**PROBLEM DETAILS**
Copy each line of the material in which the word "acct" appears.
____________________
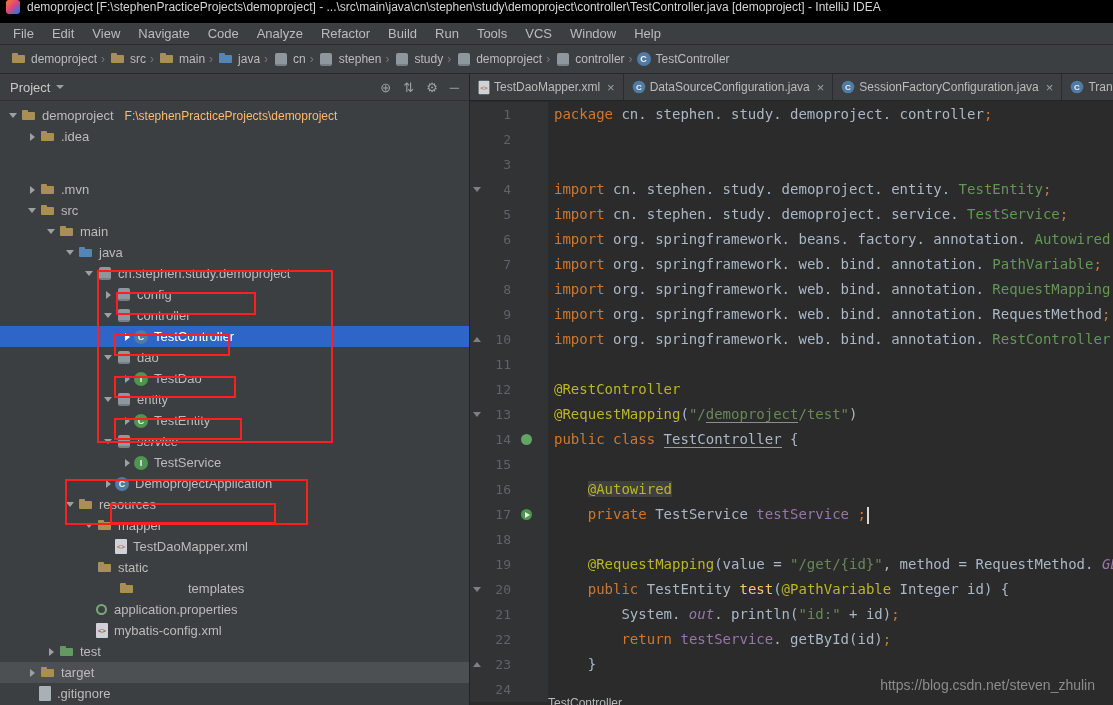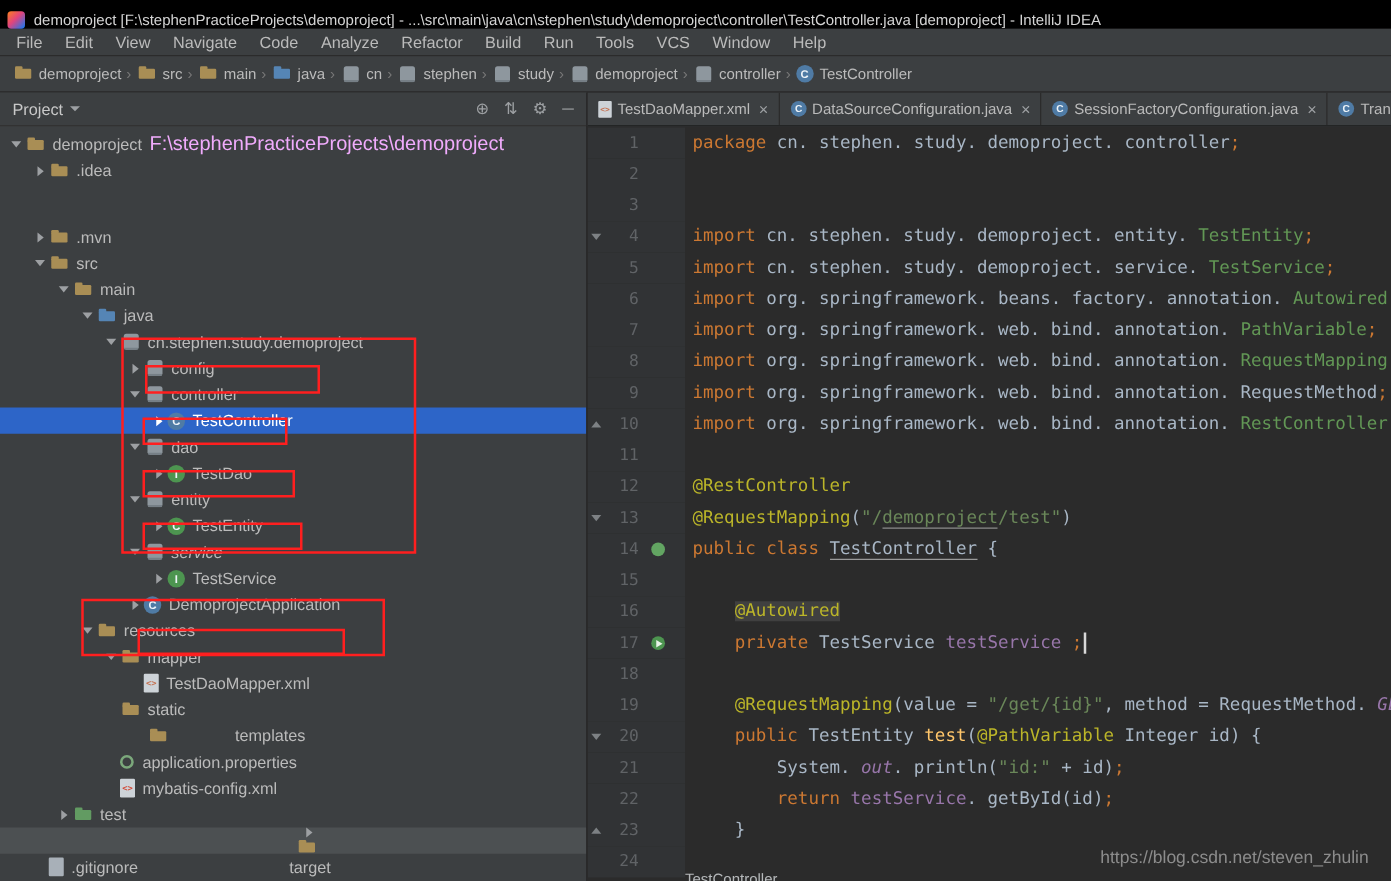--- a/index.html
+++ b/index.html
@@ -1,20 +1,20 @@
 <!DOCTYPE html>
 <html style="--editor_bg: #2b2b2b; --panel_bg: #3c3f41; --titlebar_bg: #000000; --gutter_bg: #313335; --selection_blue: #2d65c8; --hover_gray: #4c5052; --annotation_red: #ff1f1f; --keyword_orange: #cc7832; --string_green: #6a8759; --annotation_yellow: #bbb529; --field_purple: #9876aa; --class_ref_green: #629755; --plain_text: #a9b7c6; --line_number: #606366; --tree_text: #bbbbbb; --watermark_gray: #8c8c8c;"><head>
 <meta charset="utf-8">
 <style>
   *{box-sizing:border-box;margin:0;padding:0}
   html,body{width:1113px;height:705px;overflow:hidden;background:#2b2b2b;font-family:"Liberation Sans",sans-serif}
   .window{position:relative;width:1113px;height:705px;background:var(--editor_bg,#2b2b2b);overflow:hidden}
 
   
-  .titlebar{height:23px;background:var(--titlebar_bg,#000);display:flex;align-items:flex-end;padding:0 6px;gap:7px}
+  .titlebar{height:23px;background:var(--titlebar_bg,#000);display:flex;align-items:flex-start;padding:0 6px;gap:7px}
   .app-icon{width:14px;height:14px;border-radius:3px;background:linear-gradient(135deg,#fc801d,#e1447d 45%,#087cfa);flex:none}
   .title-text{color:#d4d4d4;font-size:12px;white-space:nowrap;overflow:hidden}
 
   
   .menubar{height:22px;background:var(--panel_bg,#3c3f41);display:flex;align-items:flex-end;padding:4px 4px;border-bottom:1px solid #2b2b2b}
   .menu-item{color:#bbb;font-size:13px;padding:0 9px;height:100%;display:flex;align-items:center;cursor:default;white-space:nowrap}
 
   
   .navbar{height:29px;background:var(--panel_bg,#3c3f41);display:flex;align-items:center;padding:0 10px;border-bottom:1px solid #282828}
   .crumb{display:flex;align-items:center;color:#bbb;font-size:12px;white-space:nowrap}
@@ -32,21 +32,21 @@
   .panel-btn{color:#9da0a3;font-size:13px;margin-left:12px;cursor:default}
   .tree{padding-top:4px;position:relative}
   .tree-row{height:21px;display:flex;align-items:center;font-size:13px;color:var(--tree_text,#bbb);white-space:nowrap}
   .tree-row.selected{background:var(--selection_blue,#2d65c8);color:#fff}
   .tree-row.highlighted{background:var(--hover_gray,#4c5052)}
   .tr-arrow{width:14px;flex:none;display:flex;justify-content:center;align-items:center}
   .ar-open::after{content:"";width:0;height:0;border-left:4px solid transparent;border-right:4px solid transparent;border-top:5px solid #9da0a3}
   .ar-closed::after{content:"";width:0;height:0;border-top:4px solid transparent;border-bottom:4px solid transparent;border-left:5px solid #9da0a3}
   .selected .ar-closed::after{border-left-color:#fff}
   .tr-label{margin-left:2px}
-  .tr-hint{color:#f0abfc;margin-left:6px;font-size:16px}
+  .tr-hint{color:#fdba74;margin-left:11px;font-size:12px}
 
   
   .ic{width:17px;height:16px;flex:none;position:relative;display:inline-flex;align-items:center;justify-content:center;margin-right:3px}
   .foldr::before{content:"";position:absolute;left:2px;top:2px;width:6px;height:3px;border-radius:1px 1px 0 0;background:var(--fc,#a98e55)}
   .foldr::after{content:"";position:absolute;left:2px;top:4px;width:13px;height:8px;border-radius:1px;background:var(--fc,#a98e55)}
   .fc-java{--fc:#5585b5}
   .fc-test{--fc:#629b62}
   .pkg::after{content:"";width:12px;height:11px;background:#8e979e;border-radius:2px;border-bottom:2px solid #767f86}
   .circ{width:14px;height:14px;border-radius:50%;font-weight:bold;font-size:9px;font-family:"Liberation Sans",sans-serif;color:#eef4f9;display:inline-flex;align-items:center;justify-content:center;margin-right:4px;flex:none}
   .bgblue{background:#4f7ba5}
@@ -302,21 +302,21 @@
           <div class="tree-row" style="padding-left: 82px;">
             <span class="tr-arrow"></span>
             <span class="ic page red">&lt;&gt;</span>
             <span class="tr-label">mybatis-config.xml</span>
           </div>
           <div class="tree-row" style="padding-left: 44px;">
             <span class="tr-arrow ar-closed"></span>
             <span class="ic foldr fc-test"></span>
             <span class="tr-label">test</span>
           </div>
-          <div class="tree-row highlighted" style="padding-left: 25px; flex-direction: column;">
+          <div class="tree-row highlighted" style="padding-left: 25px;">
             <span class="tr-arrow ar-closed"></span>
             <span class="ic foldr"></span>
             <span class="tr-label">target</span>
           </div>
           <div class="tree-row" style="padding-left: 25px;">
             <span class="tr-arrow"></span>
             <span class="ic page plainfile"></span>
             <span class="tr-label">.gitignore</span>
           </div>
           <div class="tree-row" style="padding-left: 25px;">

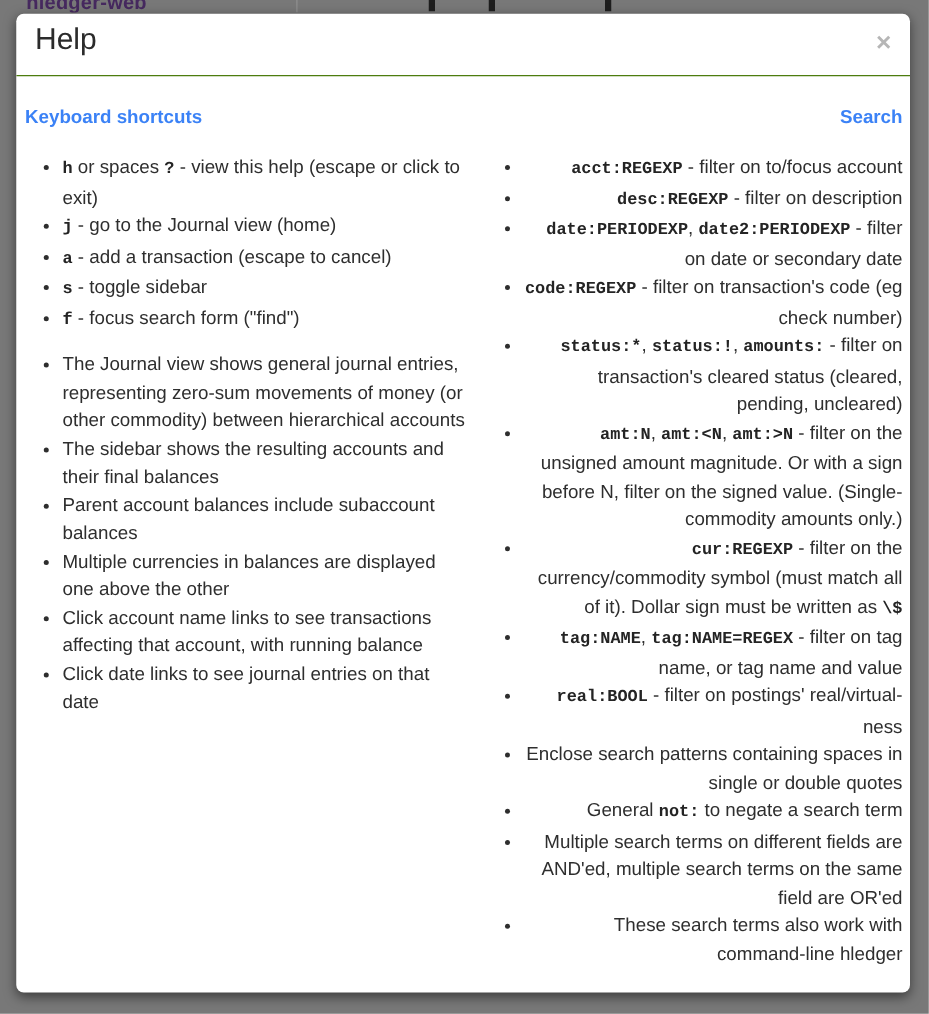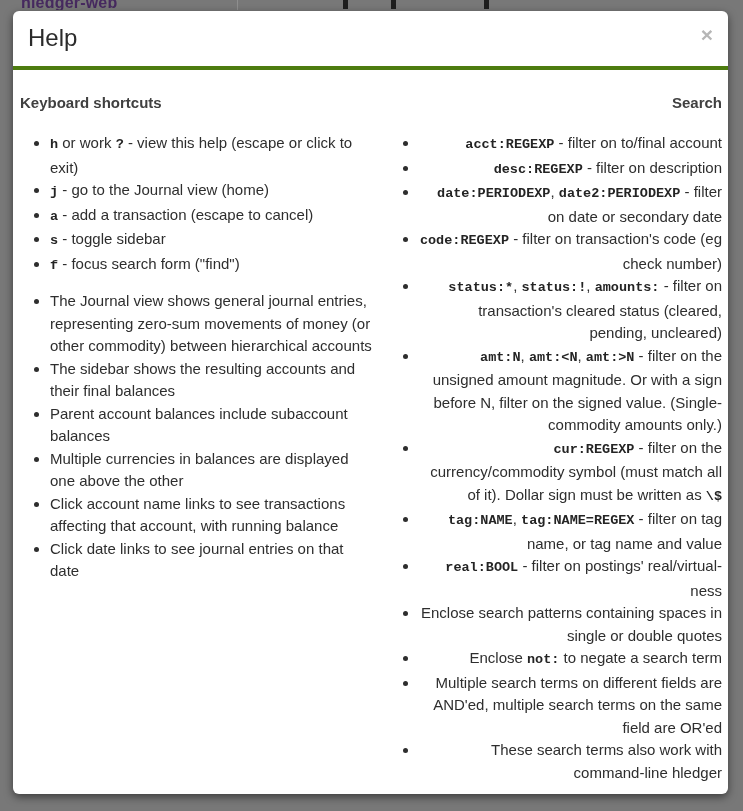--- a/index.html
+++ b/index.html
@@ -22,33 +22,33 @@
   .frag-2 { left: 385px; }
   .frag-3 { left: 478px; }
 
   
   .modal {
     position: absolute; left: 13px; top: 11px; width: 715px; height: 783px;
     background: #ffffff; border-radius: 6px;
     box-shadow: 0 3px 9px rgba(0,0,0,0.5);
     overflow: hidden;
   }
-  .modal-header { position: relative; padding: 12px 15px 13px; border-bottom: 4px solid #4d7c0f; }
+  .modal-header { position: relative; padding: 6px 15px 13px; border-bottom: 1px solid #4d7c0f; }
   .modal-title { margin: 0; font-size: 24px; font-weight: 400; line-height: 30px; color: #2b2b2b; }
   .close-btn {
     position: absolute; top: 13px; right: 15px; padding: 0; margin: 0;
     background: none; border: 0; cursor: pointer;
     font-family: "Liberation Sans", sans-serif;
     font-size: 21px; font-weight: bold; line-height: 1; color: #b6b6b6;
   }
   .modal-body { display: flex; padding: 22px 6px 0 7px; }
   .col-left { flex: none; width: 352px; }
   .col-right { flex: 1 1 auto; padding-left: 17px; text-align: right; }
 
-  .col h4 { margin: 0 0 18px; font-size: 15px; font-weight: bold; line-height: 22px; color: #404040; }
+  .col h4 { margin: 0 0 18px; font-size: 15px; font-weight: bold; line-height: 22px; color: #3b82f6; }
   .col ul { margin: 0 0 13px; padding-left: 30px; }
   .col li { font-size: 15px; line-height: 22.5px; color: #2e2e2e; }
   .col code {
     font-family: "Liberation Mono", "DejaVu Sans Mono", monospace;
     font-weight: bold; font-size: 13.5px; color: #242424;
   }
 </style>
 </head>
 <body>
 
@@ -62,47 +62,47 @@
 
 <div class="modal">
   <div class="modal-header">
     <h1 class="modal-title">Help</h1>
     <button class="close-btn">×</button>
   </div>
   <div class="modal-body">
     <div class="col col-left">
         <h4>Keyboard shortcuts</h4>
         <ul>
-          <li><code>h</code><span> or work </span><code>?</code><span> - view this help (escape or click to exit)</span></li>
+          <li><code>h</code><span> or spaces </span><code>?</code><span> - view this help (escape or click to exit)</span></li>
           <li><code>j</code><span> - go to the Journal view (home)</span></li>
           <li><code>a</code><span> - add a transaction (escape to cancel)</span></li>
           <li><code>s</code><span> - toggle sidebar</span></li>
           <li><code>f</code><span> - focus search form ("find")</span></li>
         </ul>
         <ul>
           <li><span>The Journal view shows general journal entries, representing zero-sum movements of money (or other commodity) between hierarchical accounts</span></li>
           <li><span>The sidebar shows the resulting accounts and their final balances</span></li>
           <li><span>Parent account balances include subaccount balances</span></li>
           <li><span>Multiple currencies in balances are displayed one above the other</span></li>
           <li><span>Click account name links to see transactions affecting that account, with running balance</span></li>
           <li><span>Click date links to see journal entries on that date</span></li>
         </ul>
       </div>
     <div class="col col-right">
         <h4>Search</h4>
         <ul>
-          <li><code>acct:REGEXP</code><span> - filter on to/final account</span></li>
+          <li><code>acct:REGEXP</code><span> - filter on to/focus account</span></li>
           <li><code>desc:REGEXP</code><span> - filter on description</span></li>
           <li><code>date:PERIODEXP</code><span>, </span><code>date2:PERIODEXP</code><span> - filter on date or secondary date</span></li>
           <li><code>code:REGEXP</code><span> - filter on transaction's code (eg check number)</span></li>
           <li><code>status:*</code><span>, </span><code>status:!</code><span>, </span><code>amounts:</code><span> - filter on transaction's cleared status (cleared, pending, uncleared)</span></li>
           <li><code>amt:N</code><span>, </span><code>amt:&lt;N</code><span>, </span><code>amt:&gt;N</code><span> - filter on the unsigned amount magnitude. Or with a sign before N, filter on the signed value. (Single-commodity amounts only.)</span></li>
           <li><code>cur:REGEXP</code><span> - filter on the currency/commodity symbol (must match all of it). Dollar sign must be written as </span><code>\$</code></li>
           <li><code>tag:NAME</code><span>, </span><code>tag:NAME=REGEX</code><span> - filter on tag name, or tag name and value</span></li>
           <li><code>real:BOOL</code><span> - filter on postings' real/virtual-ness</span></li>
           <li><span>Enclose search patterns containing spaces in single or double quotes</span></li>
-          <li><span>Enclose </span><code>not:</code><span> to negate a search term</span></li>
+          <li><span>General </span><code>not:</code><span> to negate a search term</span></li>
           <li><span>Multiple search terms on different fields are AND'ed, multiple search terms on the same field are OR'ed</span></li>
           <li><span>These search terms also work with command-line hledger</span></li>
         </ul>
       </div>
   </div>
 </div>
 
 </body></html>

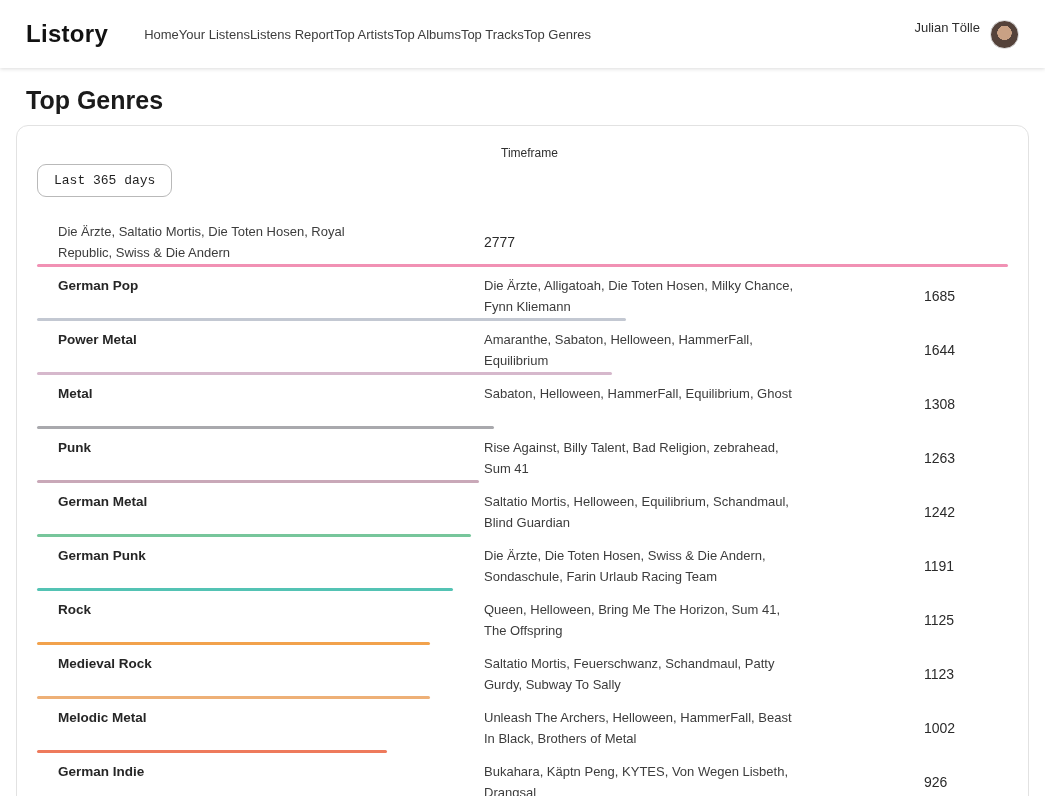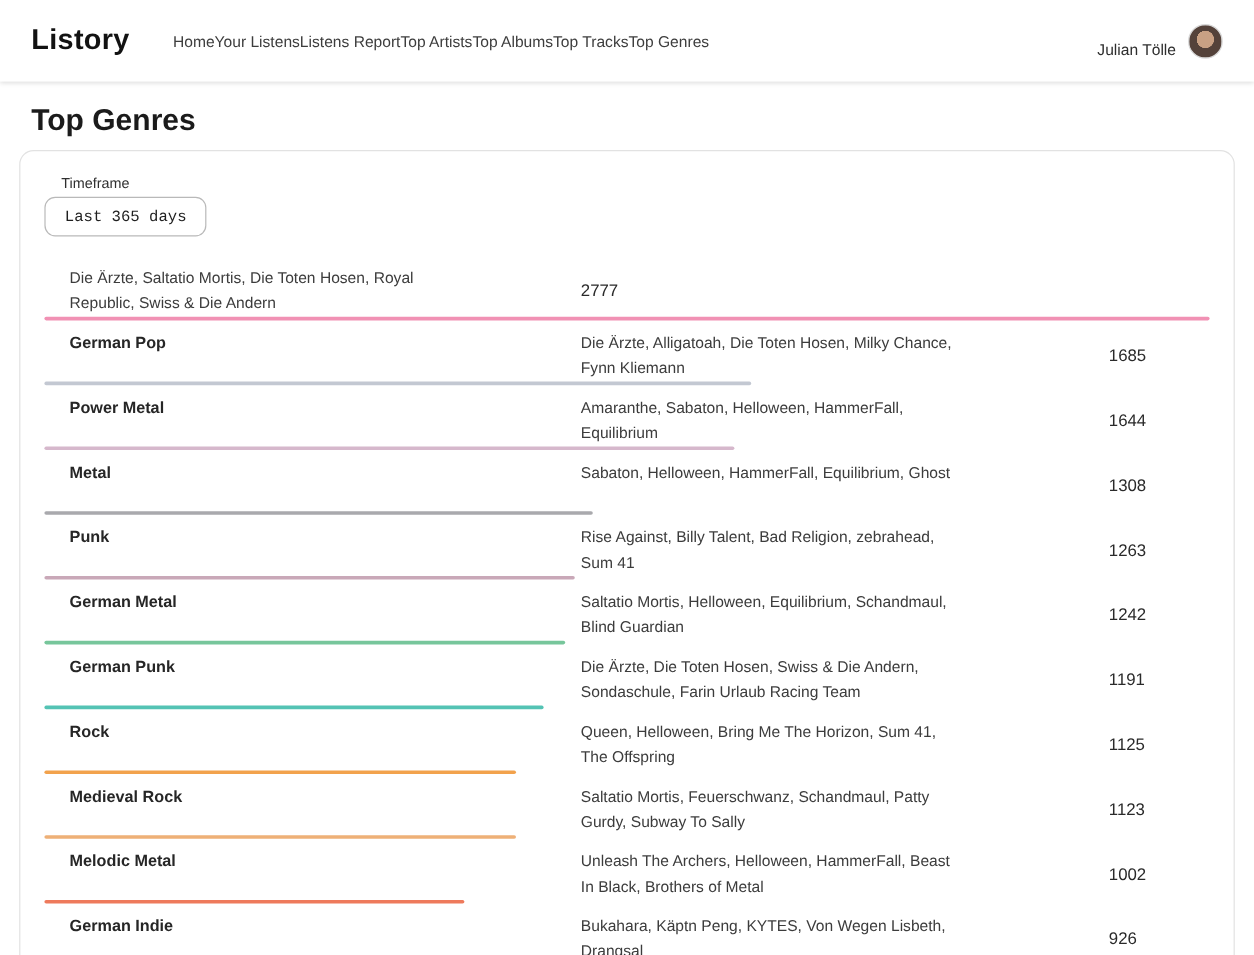--- a/index.html
+++ b/index.html
@@ -20,21 +20,21 @@
   }
   .brand {
     font-size:24px; font-weight:800; color:#121212;
     letter-spacing:0.3px; cursor:pointer;
   }
   .nav-links { display:flex; align-items:center; margin-left:36px; flex:1; }
   .nav-link {
     font-size:13px; color:#3d3d3d; text-decoration:none; cursor:pointer;
     white-space:nowrap;
   }
-  .user { display:flex; align-items:flex-end; gap:10px; }
+  .user { display:flex; align-items:flex-start; gap:10px; }
   .user-name { font-size:13px; color:#2e2e2e; }
   .avatar {
     width:29px; height:29px; border-radius:50%;
     background:radial-gradient(circle at 50% 44%, #c9a184 0 35%, #54423a 36% 100%);
     border:1px solid #d8d8d8;
     cursor:pointer;
   }
 
   
   .page { padding:0 16px; }
@@ -46,20 +46,21 @@
   .card {
     background:#fff;
     border:1px solid #e2e2e2;
     border-radius:12px;
     padding:20px 20px 24px;
   }
 
   .timeframe-label {
     font-size:12px; color:#2f2f2f;
     margin:0 0 4px 14px;
+    text-align:center;
   }
   .timeframe-select {
     display:inline-block;
     border:1px solid #b9b9b9;
     border-radius:9px;
     padding:8px 16px;
     font-size:13px; color:#1f1f1f;
     background:#fff;
     cursor:pointer;
     margin-bottom:16px;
____________________
**ANSWER AREA**
-          <li><code>acct:REGEXP</code><span> - filter on to/final account</span></li>
+          <li><code>acct:REGEXP</code><span> - filter on to/focus account</span></li>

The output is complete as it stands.